Dalam hukum Islam puasa berarti menahan, berpantang, atau mengendalikan
diri dari makan, minum, seks, dan hal-hal lain yang membatalkan diri dari terbit
fajar (waktu subuh) hingga terbenam matahari (waktu maghrib).
2. Sejarah Puasa
Awal munculnya puasa berawal dari sejarah turunnya ayat :
Artinya : “ Maka makan, minum, dan bersenang hatilah kamu, jika kamu
melihat seorang manusia, maka katakanlah: Sesungguhnya aku telah bernazar
berpuasa untuk Tuhan Yang Maha Pemurah, maka aku tidak akan berbicara dengan
seseorang manusiapun pada hari ini.” (Q.S. Maryam ; 26).
Sejarah munculnya puasa memang sejak dulu pra agama Islam, puasa
merupakan ibadah yang telah lama berkembang dalam masyarakat umat manusia
sebelum Islam. Hal ini dapat diketahui dari ayat 183 : Q.S. Al-Baqarah kama kutiba
‘alalladzina minqoblikum = sebagaimana telah ditetapkan atas orang-orang yang
sebelum kamu”.
Istilah puasa pada era sekarang bukanlah hal yang asing, ataupun baru, orang-
orang mesir kuno telah mengenal puasa 5000 tahun sebelum agama samawi
diturunkan, orang Yunani dan Romawi juga telah mengenal sebelum lahirnya agama
Nasrani.
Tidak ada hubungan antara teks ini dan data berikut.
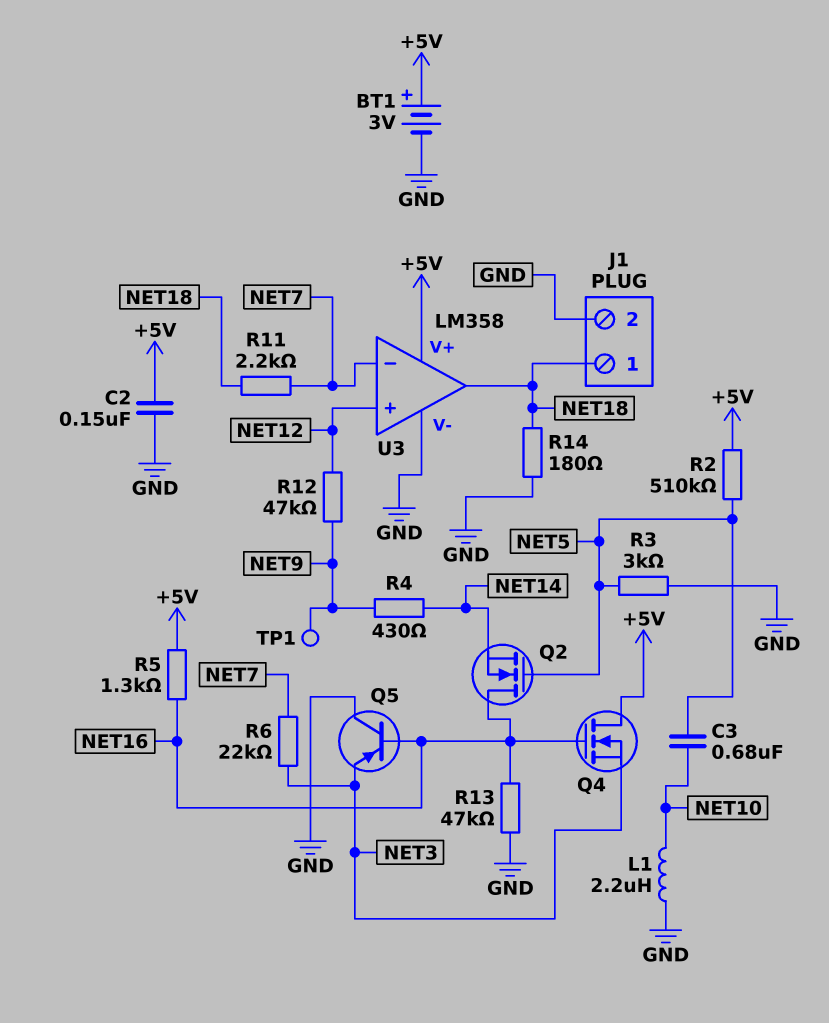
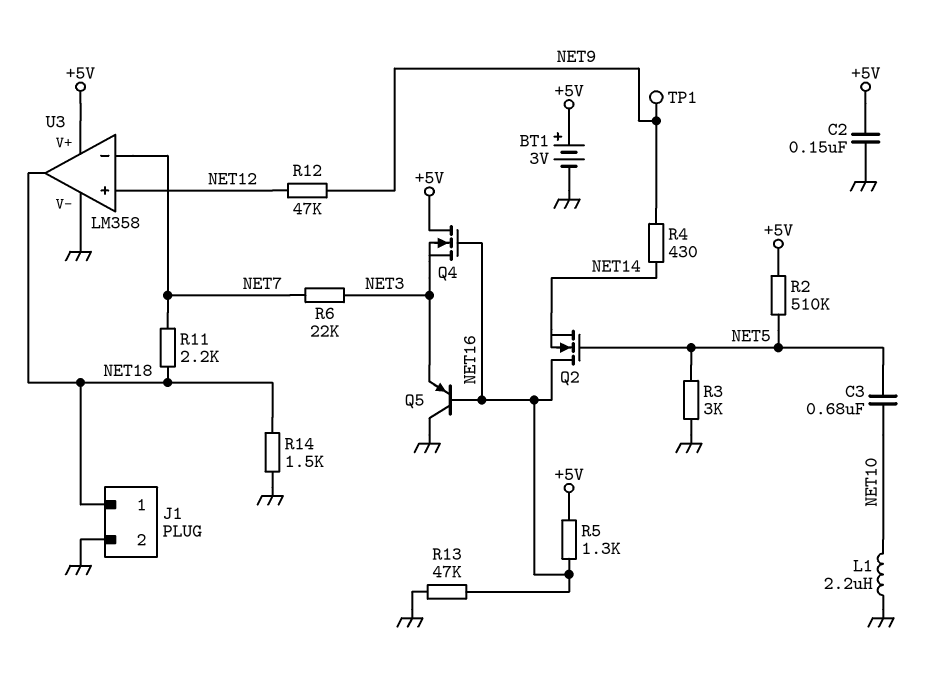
R14: 180 (GND, NET18) -> 1.5k (GND, NET18)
Walaupaun berkelanjutan dengan adanya perubahan model yang dilakukan
pendeta-pendetanya. Fakta sejarah yang ditemui pada umat-umat dan bangsa-bangsa
yang terdahulu menunjukkan bahwa mereka melakukan puasa sebagai sebuah naluri
fitrah tanpa standar dan ukuran yang jelas serta tegas.
Proses pelaksanaan puasa itu nampak ketika ada larangan yang diberikan
kepada Nabi Adam dan Dewi Hawa ketika berada di surga tidak boleh makan buah
pohon khuldi. Hal ini terbukti pada Al-Qur’an surah Al-Baqarah ayat 35, Allah
melarang Nabi Adam dan Dewi Hawa memakan buah pohon tertentu, sementara ada
yang menamainya dengan nama buah khuldi, buah kekekalan, sebagaimana tersebut
dalam dalam Al-Qur’an surah Thaha ayat 120, tetapi nama itu adalah nama yang
diberikan setan. Inilah barang kali puasa dalam arti menahan diri dari hal-hal yang
dilarang
Praktek puasa mulai nampak sejak dulu, sebagai bukti diantaranya; Nabi Musa
as. dan Nabi Isa as. Bersama umatnya, diperintahkan oleh Allah melakukan Puasa
Ramadhan pada masa itu.
b. Rukun Puasa
Ada dua rukun puasa. yaitu:
- Niat
Niat itu adalah amalan hati, dan niat puasa dilakukan pada
malam hari, dengan niat itu orang mulai mengarahkan hatinya untuk
berpuasa esok hari, karena Allah SWT. dan mengharap larangan-
larangan-Nya. Karena Allah SWT. dan mengharap ridhaNya.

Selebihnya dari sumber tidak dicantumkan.